(Dataset extract)
+++
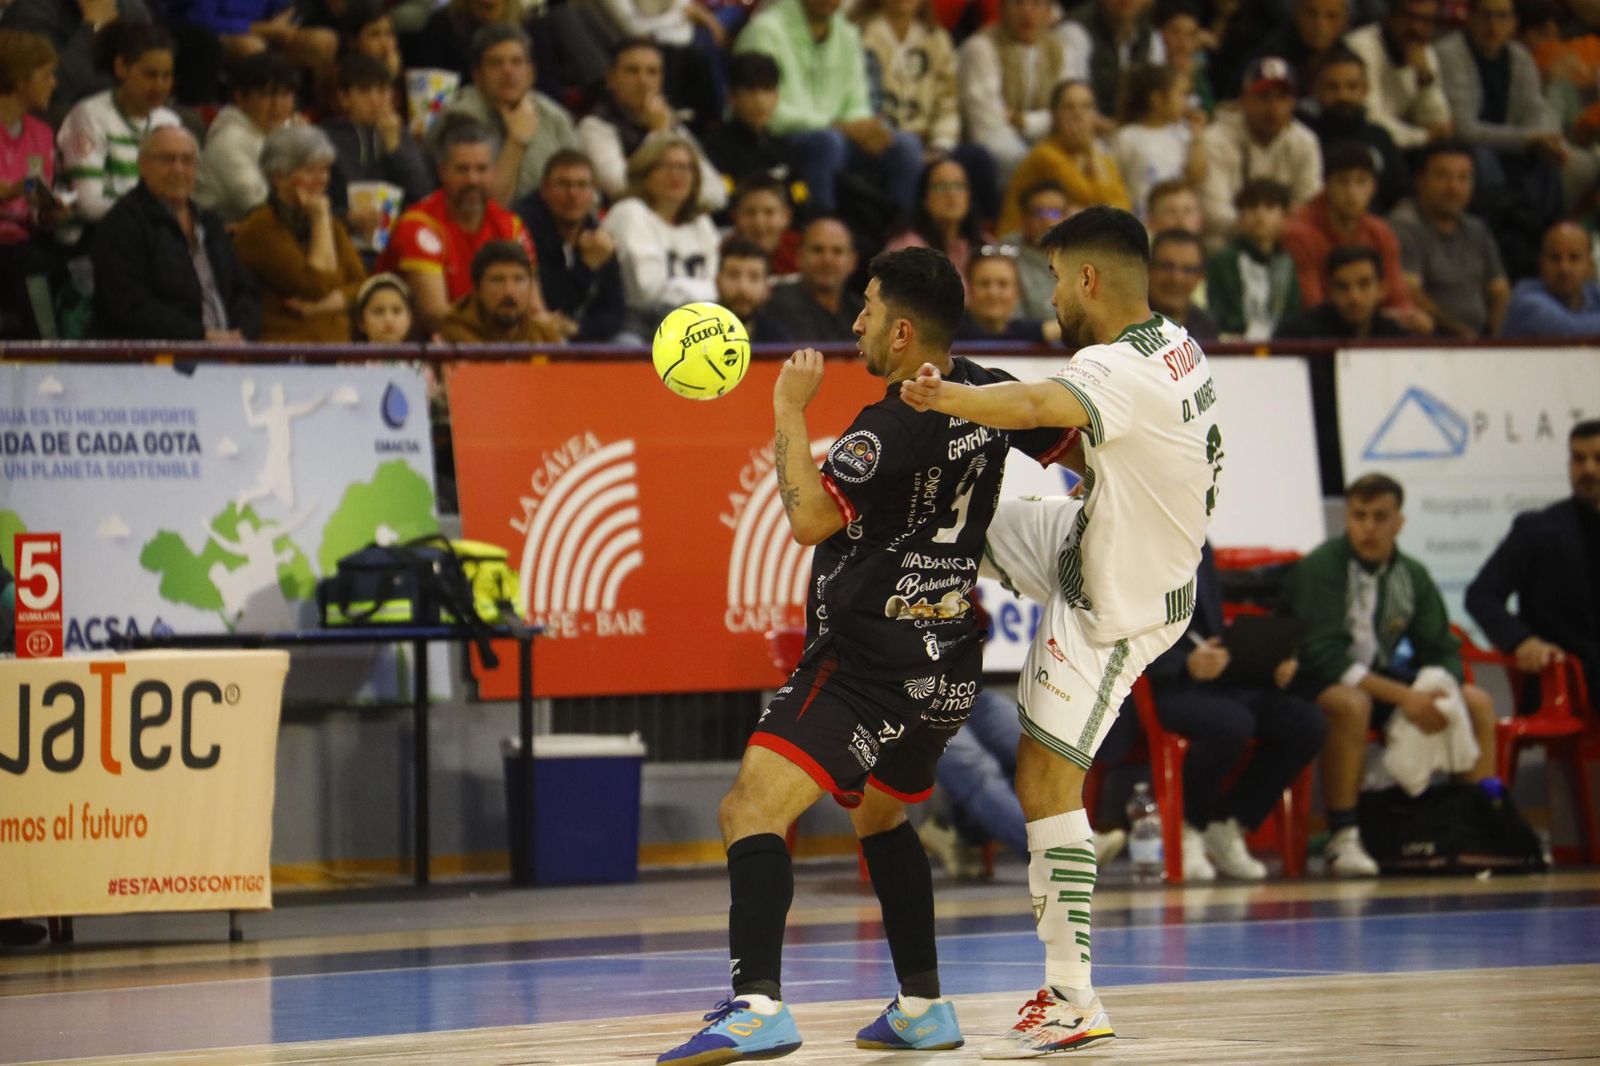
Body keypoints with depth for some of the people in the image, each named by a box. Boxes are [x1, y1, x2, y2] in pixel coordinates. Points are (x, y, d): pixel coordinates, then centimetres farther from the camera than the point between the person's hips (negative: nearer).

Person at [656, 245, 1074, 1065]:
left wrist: (791, 412, -15)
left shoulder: (894, 428, -19)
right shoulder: (989, 396, 6)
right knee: (880, 819, 31)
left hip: (869, 661, -9)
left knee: (751, 810, -18)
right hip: (946, 666, 9)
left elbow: (810, 519, -27)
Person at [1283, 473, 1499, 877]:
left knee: (1477, 702, -5)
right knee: (1352, 704, -40)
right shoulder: (1320, 568, -17)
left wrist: (1435, 691, -19)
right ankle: (1343, 837, -34)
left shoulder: (1411, 575, 3)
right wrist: (1403, 696, -31)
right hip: (1316, 684, -7)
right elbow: (1324, 656, -25)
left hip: (1380, 676, 7)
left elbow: (1441, 651, 6)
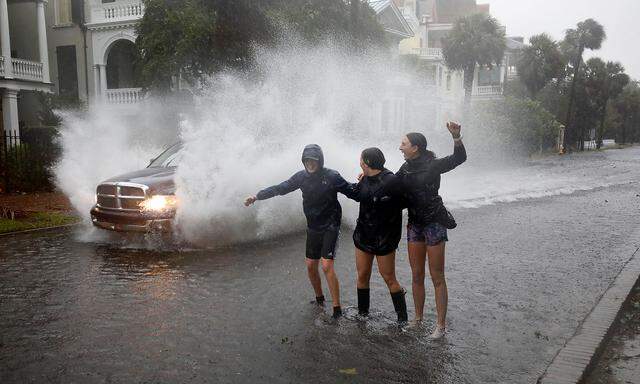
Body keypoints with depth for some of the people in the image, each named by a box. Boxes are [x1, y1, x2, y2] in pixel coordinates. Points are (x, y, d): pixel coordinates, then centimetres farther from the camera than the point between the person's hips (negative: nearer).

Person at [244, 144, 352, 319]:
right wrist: (257, 196, 1)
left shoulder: (332, 177, -14)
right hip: (313, 228, 5)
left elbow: (351, 191, -9)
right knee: (311, 266, 10)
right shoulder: (302, 176, -2)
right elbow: (280, 188, 4)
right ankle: (319, 298, 34)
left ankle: (337, 308, -4)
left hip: (330, 227, -5)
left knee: (327, 266, -14)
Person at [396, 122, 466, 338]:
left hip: (434, 223, -6)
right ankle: (418, 319, 28)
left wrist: (456, 138, -41)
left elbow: (459, 158, -23)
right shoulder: (406, 168, 5)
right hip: (414, 224, 6)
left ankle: (441, 325, 12)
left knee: (437, 278, 2)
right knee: (417, 276, 14)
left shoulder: (432, 165, -13)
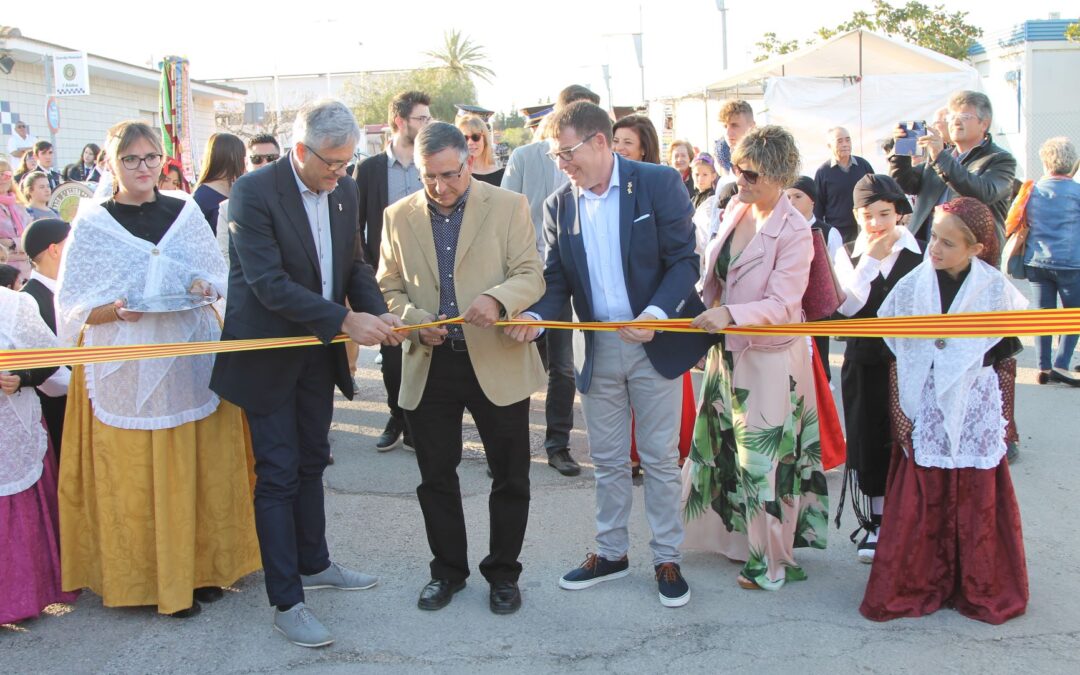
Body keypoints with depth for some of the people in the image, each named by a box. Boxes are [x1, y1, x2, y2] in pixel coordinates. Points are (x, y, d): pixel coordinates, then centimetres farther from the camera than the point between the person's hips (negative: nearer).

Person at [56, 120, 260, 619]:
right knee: (136, 477, 2)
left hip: (190, 361, 2)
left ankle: (202, 566, 21)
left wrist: (203, 288, -9)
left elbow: (217, 276, 13)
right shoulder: (92, 224, 1)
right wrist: (114, 310, -18)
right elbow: (72, 306, 1)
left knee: (198, 468, 7)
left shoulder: (186, 213, 8)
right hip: (126, 371, -2)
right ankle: (153, 577, 14)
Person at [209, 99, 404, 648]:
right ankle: (286, 603, 7)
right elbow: (269, 283, -26)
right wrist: (345, 320, -30)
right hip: (269, 352, -7)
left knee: (311, 462, 19)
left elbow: (354, 265, 9)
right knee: (278, 474, -1)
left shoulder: (344, 191, 2)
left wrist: (378, 315, -10)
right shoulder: (254, 192, -20)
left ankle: (313, 564, 36)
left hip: (320, 350, 7)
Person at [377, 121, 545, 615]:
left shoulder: (509, 207, -2)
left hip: (497, 364, -2)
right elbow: (388, 288, 8)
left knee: (510, 477, 6)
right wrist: (416, 321, -12)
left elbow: (531, 275, -7)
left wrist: (496, 299, -28)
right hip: (429, 367, 2)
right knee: (436, 477, 11)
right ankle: (448, 569, 29)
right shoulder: (399, 217, 6)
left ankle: (503, 572, 25)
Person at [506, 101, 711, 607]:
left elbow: (683, 261, -11)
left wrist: (656, 313, -26)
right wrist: (535, 316, -16)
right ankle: (611, 553, 30)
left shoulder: (658, 184, -9)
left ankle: (667, 559, 20)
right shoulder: (559, 206, 4)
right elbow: (557, 279, 5)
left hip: (656, 342, -4)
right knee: (607, 459, 15)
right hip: (596, 348, 4)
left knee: (660, 457, 6)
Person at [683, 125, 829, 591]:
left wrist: (729, 314, -36)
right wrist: (704, 315, 14)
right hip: (727, 350, 8)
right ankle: (739, 537, 33)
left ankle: (773, 560, 15)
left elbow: (783, 304, -24)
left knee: (764, 457, 0)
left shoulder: (793, 232, -18)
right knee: (730, 447, 16)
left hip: (770, 357, -7)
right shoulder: (735, 210, 4)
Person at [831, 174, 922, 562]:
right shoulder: (848, 255, 2)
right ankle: (875, 525, 22)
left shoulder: (921, 254, -3)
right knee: (868, 442, 8)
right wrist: (871, 259, -14)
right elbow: (848, 305, -12)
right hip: (864, 362, 2)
+++
(What is required)
Copy the listing above word for word, leaving out the pictures.

(Task output)
Body keypoints with depth for some of the people in the image, each named by a box. Boxes are [x1, y1, x2, y2] in pixel coordinates. Points are (x, y, d): pixel coordinates, then centimetres farther from the camera than the point between the person's hips (negative: nearer).

Person at [656, 245, 1074, 1065]:
left wrist: (791, 412, -15)
left shoulder: (894, 428, -19)
right shoulder: (989, 396, 6)
right knee: (880, 819, 31)
left hip: (869, 661, -9)
left knee: (751, 810, -18)
right hip: (946, 666, 9)
left elbow: (810, 519, -27)
Person at [1283, 473, 1499, 877]:
left knee: (1477, 702, -5)
right knee: (1352, 704, -40)
right shoulder: (1320, 568, -17)
left wrist: (1435, 691, -19)
right ankle: (1343, 837, -34)
left shoulder: (1411, 575, 3)
right wrist: (1403, 696, -31)
right hip: (1316, 684, -7)
right elbow: (1324, 656, -25)
left hip: (1380, 676, 7)
left elbow: (1441, 651, 6)
Body keypoints with depth for some of the people in the image, each named by a box. Boxes are [x1, y1, x2, y2] in pixel coordinates. Points are (x, y, d): pixel coordinates, then centimetres farther from the camera than the point between the person's hips (negative: nearer).

Person at [244, 144, 352, 319]:
right wrist: (257, 196, 1)
left shoulder: (332, 177, -14)
right hip: (313, 228, 5)
left elbow: (351, 191, -9)
right knee: (311, 266, 10)
right shoulder: (302, 176, -2)
right elbow: (280, 188, 4)
right ankle: (319, 298, 34)
left ankle: (337, 308, -4)
left hip: (330, 227, -5)
left knee: (327, 266, -14)
Person at [396, 122, 466, 338]:
left hip: (434, 223, -6)
right ankle: (418, 319, 28)
left wrist: (456, 138, -41)
left elbow: (459, 158, -23)
right shoulder: (406, 168, 5)
right hip: (414, 224, 6)
left ankle: (441, 325, 12)
left knee: (437, 278, 2)
right knee: (417, 276, 14)
left shoulder: (432, 165, -13)
Body keypoints with depth for some of the people in the image, each named by a box. Boxes are [x1, y1, x2, y2] in pixel coordinates. Points are (x, y, d): pixel coordinates, then centimetres farther from the camera than the point between the person's hips (negative: nearer).

Person at [56, 120, 260, 619]:
right knee: (136, 477, 2)
left hip: (190, 361, 2)
left ankle: (202, 566, 21)
left wrist: (203, 288, -9)
left elbow: (217, 276, 13)
right shoulder: (92, 224, 1)
right wrist: (114, 310, -18)
right elbow: (72, 306, 1)
left knee: (198, 468, 7)
left shoulder: (186, 213, 8)
right hip: (126, 371, -2)
right ankle: (153, 577, 14)
Person at [209, 99, 404, 648]:
right ankle: (286, 603, 7)
right elbow: (269, 283, -26)
right wrist: (345, 320, -30)
right hip: (269, 352, -7)
left knee: (311, 462, 19)
left elbow: (354, 265, 9)
right knee: (278, 474, -1)
left shoulder: (344, 191, 2)
left wrist: (378, 315, -10)
right shoulder: (254, 192, -20)
left ankle: (313, 564, 36)
left hip: (320, 350, 7)
Person at [377, 121, 545, 615]:
left shoulder: (509, 207, -2)
left hip: (497, 364, -2)
right elbow: (388, 288, 8)
left knee: (510, 477, 6)
right wrist: (416, 321, -12)
left elbow: (531, 275, -7)
left wrist: (496, 299, -28)
right hip: (429, 367, 2)
right knee: (436, 477, 11)
right ankle: (448, 569, 29)
right shoulder: (399, 217, 6)
left ankle: (503, 572, 25)
Person at [506, 101, 711, 607]:
left elbow: (683, 261, -11)
left wrist: (656, 313, -26)
right wrist: (535, 316, -16)
right ankle: (611, 553, 30)
left shoulder: (658, 184, -9)
left ankle: (667, 559, 20)
right shoulder: (559, 206, 4)
right elbow: (557, 279, 5)
left hip: (656, 342, -4)
right knee: (607, 459, 15)
right hip: (596, 348, 4)
left knee: (660, 457, 6)
Person at [683, 125, 829, 591]:
left wrist: (729, 314, -36)
right wrist: (704, 315, 14)
right hip: (727, 350, 8)
right ankle: (739, 537, 33)
left ankle: (773, 560, 15)
left elbow: (783, 304, -24)
left knee: (764, 457, 0)
left shoulder: (793, 232, -18)
right knee: (730, 447, 16)
left hip: (770, 357, -7)
right shoulder: (735, 210, 4)
Person at [831, 174, 922, 562]:
right shoulder: (848, 255, 2)
right ankle: (875, 525, 22)
left shoulder: (921, 254, -3)
right knee: (868, 442, 8)
right wrist: (871, 259, -14)
right elbow: (848, 305, -12)
right hip: (864, 362, 2)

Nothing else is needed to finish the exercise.